他擋在她母親身前,劍尖指著那些亂兵,一字一句道:
“但卻斷無將禍亂歸結到女子有才的道理。”
奈兒收回思緒。
李重茂又道:“若竇家人真找上門,讓你母親出麵應付就行。”
他嘆了口氣:“如今國事還沒理順,朝臣們可容不得朕天天往外跑。”
奈兒立刻接話。
那語氣又快又脆,像是早就等著說這話似的:“可不是嘛!”
她腮幫子又鼓起來了:“陛下不好好在大明宮裡待著,偏要跑出去挖竹筍——這下碰上個案子。

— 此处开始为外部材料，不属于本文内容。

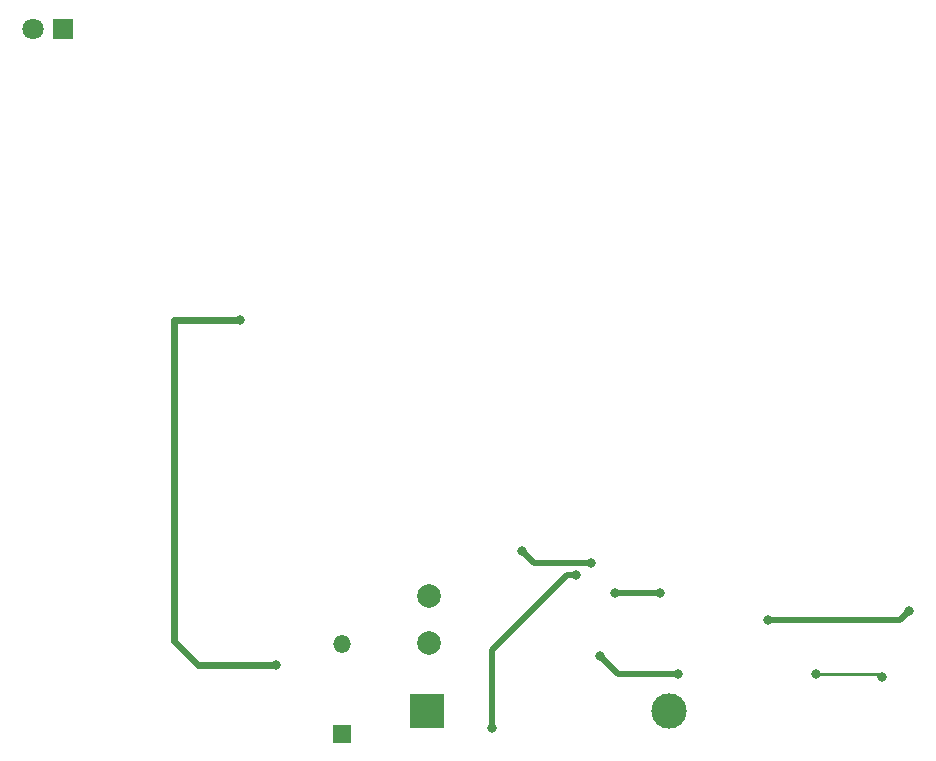
<source format=gbr>
%TF.GenerationSoftware,KiCad,Pcbnew,(5.99.0-11498-g1a301d8eea)*%
%TF.CreationDate,2021-09-08T01:16:22+03:00*%
%TF.ProjectId,f,662e6b69-6361-4645-9f70-636258585858,rev?*%
%TF.SameCoordinates,Original*%
%TF.FileFunction,Copper,L2,Bot*%
%TF.FilePolarity,Positive*%
%FSLAX46Y46*%
G04 Gerber Fmt 4.6, Leading zero omitted, Abs format (unit mm)*
G04 Created by KiCad (PCBNEW (5.99.0-11498-g1a301d8eea)) date 2021-09-08 01:16:22*
%MOMM*%
%LPD*%
G01*
G04 APERTURE LIST*
%TA.AperFunction,ComponentPad*%
%ADD10C,3.000000*%
%TD*%
%TA.AperFunction,ComponentPad*%
%ADD11R,3.000000X3.000000*%
%TD*%
%TA.AperFunction,ComponentPad*%
%ADD12R,1.800000X1.800000*%
%TD*%
%TA.AperFunction,ComponentPad*%
%ADD13C,1.800000*%
%TD*%
%TA.AperFunction,ComponentPad*%
%ADD14R,1.500000X1.500000*%
%TD*%
%TA.AperFunction,ComponentPad*%
%ADD15O,1.500000X1.500000*%
%TD*%
%TA.AperFunction,ComponentPad*%
%ADD16C,2.000000*%
%TD*%
%TA.AperFunction,ViaPad*%
%ADD17C,0.800000*%
%TD*%
%TA.AperFunction,Conductor*%
%ADD18C,0.480000*%
%TD*%
%TA.AperFunction,Conductor*%
%ADD19C,0.580000*%
%TD*%
%TA.AperFunction,Conductor*%
%ADD20C,0.250000*%
%TD*%
G04 APERTURE END LIST*
D10*
%TO.P,BT1,2,-*%
%TO.N,BAT-*%
X120946859Y-105768725D03*
D11*
%TO.P,BT1,1,+*%
%TO.N,BOOST*%
X100456859Y-105768725D03*
%TD*%
D12*
%TO.P,D4,1,K*%
%TO.N,BAT-*%
X69596000Y-48006000D03*
D13*
%TO.P,D4,2,A*%
%TO.N,Net-(D4-Pad2)*%
X67056000Y-48006000D03*
%TD*%
D14*
%TO.P,D3,1,K*%
%TO.N,5OT*%
X93218000Y-107696000D03*
D15*
%TO.P,D3,2,A*%
%TO.N,Net-(D3-Pad2)*%
X93218000Y-100076000D03*
%TD*%
D16*
%TO.P,L1,1*%
%TO.N,Net-(D3-Pad2)*%
X100584000Y-96012000D03*
%TO.P,L1,2*%
%TO.N,BOOST*%
X100584000Y-100012000D03*
%TD*%
D17*
%TO.N,BAT-*%
X87630000Y-101854000D03*
X84582000Y-72644000D03*
%TO.N,Net-(C1-Pad1)*%
X138938000Y-102870000D03*
X133350000Y-102616000D03*
%TO.N,Net-(D3-Pad2)*%
X108458000Y-92202000D03*
X114300000Y-93218000D03*
%TO.N,5OT*%
X105918000Y-107188000D03*
X113030000Y-94234000D03*
%TO.N,BAT-*%
X115062000Y-101092000D03*
X121666000Y-102616000D03*
%TO.N,BOOST*%
X129286000Y-98044000D03*
X141224000Y-97282000D03*
%TO.N,5OT*%
X120142000Y-95758000D03*
X116332000Y-95758000D03*
%TD*%
D18*
%TO.N,5OT*%
X105918000Y-100584000D02*
X105918000Y-107188000D01*
X112268000Y-94234000D02*
X105918000Y-100584000D01*
X113030000Y-94234000D02*
X112268000Y-94234000D01*
D19*
%TO.N,BAT-*%
X78994000Y-99822000D02*
X81026000Y-101854000D01*
X81026000Y-101854000D02*
X87630000Y-101854000D01*
X84582000Y-72644000D02*
X78994000Y-72644000D01*
X78994000Y-72644000D02*
X78994000Y-99822000D01*
D20*
%TO.N,Net-(C1-Pad1)*%
X138684000Y-102616000D02*
X138938000Y-102870000D01*
X133350000Y-102616000D02*
X138684000Y-102616000D01*
D18*
%TO.N,Net-(D3-Pad2)*%
X109474000Y-93218000D02*
X114300000Y-93218000D01*
X108458000Y-92202000D02*
X109474000Y-93218000D01*
%TO.N,BAT-*%
X116586000Y-102616000D02*
X121666000Y-102616000D01*
X115062000Y-101092000D02*
X116586000Y-102616000D01*
%TO.N,BOOST*%
X140462000Y-98044000D02*
X129286000Y-98044000D01*
X141224000Y-97282000D02*
X140462000Y-98044000D01*
%TO.N,5OT*%
X116332000Y-95758000D02*
X120142000Y-95758000D01*
%TD*%
M02*

</source>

傳出去,百官又要紮堆進諫,說不定還得參我個‘魅惑君王’的罪名。”
李重茂被逗笑了,那笑意從嘴角漾開,眉眼都彎起來:
“在朕心裡,奈兒是花木蘭似的颯爽女子,女中英傑——”
他頓了頓,故意拖長了調子:
“哪來什麼魅惑亂國的說法?”
奈兒臉又紅了。
“快回宮吧。”
李重茂催了催馬:“再磨蹭到宵禁,真要傳遍朝野了。”
三人快馬加鞭,往大明宮方向疾馳。
夜風掠過耳畔,呼呼作響。
李重茂悄悄瞥了眼係統介麵。
那麵板在夜色裡泛著幽幽的光——方纔在竇府,除了500點神探值到賬,居然還附贈了一次商品重新整理。
他心裡打起了算盤,跟奈兒說的,半真半假。
一半是真覺得竇叢命運坎坷,既然遇上了,總不能袖手旁觀。
另一半……
這係統反應也太靈了。
他暗自嘀咕:
“莫非不是探案世界,是女頻劇?”
竇叢這坎坷出嫁、家族疑雲的配置,倒真像後世那些後宅文的女主角。
若真是這樣,多跟她接觸接觸,說不定係統任務能刷得更勤。
嘿嘿,一般來說女主身邊不都會配上驚才艷艷,但因為戀愛腦而不會造反的工具人嘛!
那現在,這些都是額的了!
離大明宮還有半裡地,李重茂勒住馬。
夜色已深,遠處宮牆上的燈火星星點點,像散落的螢火。
他轉頭看向奈兒:“你去趟公主府。”
奈兒抬眼。
“跟姑姑提一嘴長安縣尉蘇無名的事。”
李重茂語氣平淡,卻帶著別樣的意味,“若他去府裡尋我們,讓姑姑派個人來通傳。”
他頓了頓:“順便,你也去看看你母親。”
奈兒拱手應下,眼底閃過一絲暖意。
她調轉馬頭,往太平公主府方向疾馳而去。馬蹄聲漸遠,很快消失在夜色裡。
李重茂則帶著孟平,慢悠悠往宮裡走。
太平公主府外。
護衛見了奈兒,隻略一頷首便放行——她常來,府裡人早習以為常。